The same software. The same code. The same team. Different legal posture — from the moment it reaches the EU market.

Directive 2024/2853 — the Product Liability Directive — is already in force. From 9 December 2026, it applies in full to products placed on the EU market. Under it, software is a product. Place it on the market and you become its manufacturer. Strict liability applies.

The new regime does not reach back. What goes to market before 9 December 2026 stays under the existing rules. However, a product substantially modified after that date may be treated as a new product under those rules. Under the current 1985 rules, software liability was uncertain and harder to enforce. From December 2026, it is explicit.

Under strict liability, the claimant does not need to prove you did anything wrong — only that your product caused the harm.

Your obligation does not end at delivery. It ends when the product is discontinued. Until then, every update you could have issued and didn't is on you.

Two things need to exist before the product reaches market, not after the first claim.

Documentation. Under PLD 2024/2853, parties in litigation can require the manufacturer to disclose technical records: logs, risk assessments, software version histories, update documentation. If you cannot produce them, courts may presume defectiveness. An internal tool repurposed quickly for market does not automatically have this infrastructure. It was built when these records were not yet relevant.

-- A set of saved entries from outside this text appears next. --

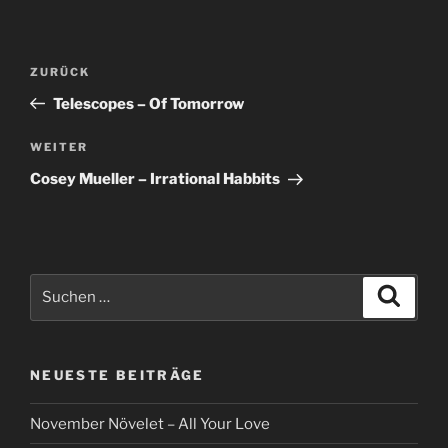
Beitragsnavigation
Vorheriger
ZURÜCK
Beitrag
Telescopes – Of Tomorrow
Nächster
WEITER
Beitrag
Cosey Mueller – Irrational Habbits
Suche
Suche
nach:
NEUESTE BEITRÄGE
November Növelet – All Your Love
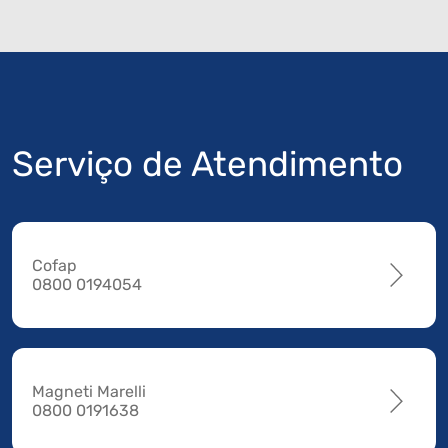
Serviço de Atendimento
Cofap
0800 0194054
Magneti Marelli
0800 0191638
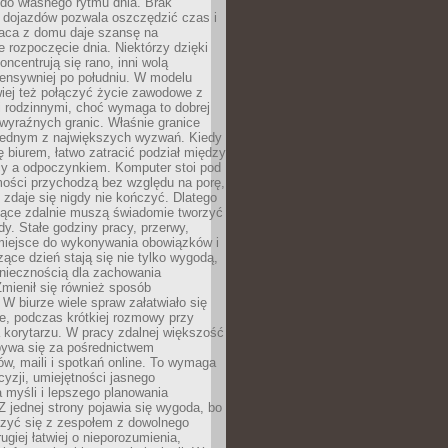
do własnego rytmu dnia. Brak
 dojazdów pozwala oszczędzić czas i
raca z domu daje szansę na
e rozpoczęcie dnia. Niektórzy dzięki
oncentrują się rano, inni wolą
tensywniej po południu. W modelu
iej też połączyć życie zawodowe z
 rodzinnymi, choć wymaga to dobrej
i wyraźnych granic. Właśnie granice
 jednym z największych wyzwań. Kiedy
ę biurem, łatwo zatracić podział między
y a odpoczynkiem. Komputer stoi pod
mości przychodzą bez względu na porę,
ń zdaje się nigdy nie kończyć. Dlatego
jące zdalnie muszą świadomie tworzyć
y. Stałe godziny pracy, przerwy,
miejsce do wykonywania obowiązków i
zące dzień stają się nie tylko wygodą,
oniecznością dla zachowania
mienił się również sposób
 W biurze wiele spraw załatwiało się
e, podczas krótkiej rozmowy przy
a korytarzu. W pracy zdalnej większość
bywa się za pośrednictwem
w, maili i spotkań online. To wymaga
cyzji, umiejętności jasnego
 myśli i lepszego planowania
Z jednej strony pojawia się wygoda, bo
zyć się z zespołem z dowolnego
ugiej łatwiej o nieporozumienia,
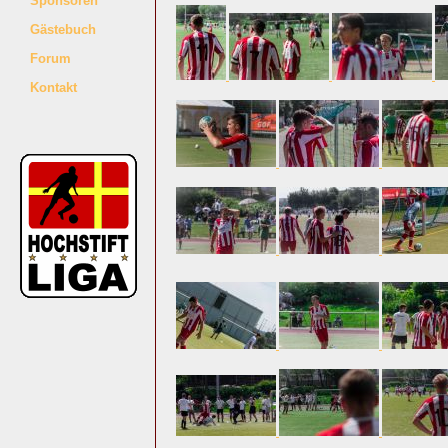
Sponsoren
Gästebuch
Forum
Kontakt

Security design. The Cyber Resilience Act, which applies in full to products placed on the EU market from December 2027, requires security to be built in from the start — not added at the end, not tested for before shipping. In practice: no known exploitable vulnerabilities at launch, secure default configurations, and a defined process for issuing security updates throughout the product's supported life. Your vulnerability disclosure obligations under the CRA apply earlier, from September 2026 — from that date, actively exploited vulnerabilities must be reported to EU authorities within 24 hours of discovery, and users notified when updates are available. An internal tool rebuilt quickly to sell does not automatically have any of this. A product liability claim is not where you want to discover that.

If the tool also uses AI to make decisions or recommendations, a separate regulatory layer applies. The EU AI Act classifies your system by what it does, not how it was built — and the classification can surprise you. That is a subject for another article.

Do you know what your team has already put on the market? The tool that went into a client proposal last quarter. The integration a customer is now running in production. The build someone packaged and priced without it ever being called a product. Each of those is a market entry. The liability threshold is crossed at the moment of entry — not at the moment you find out.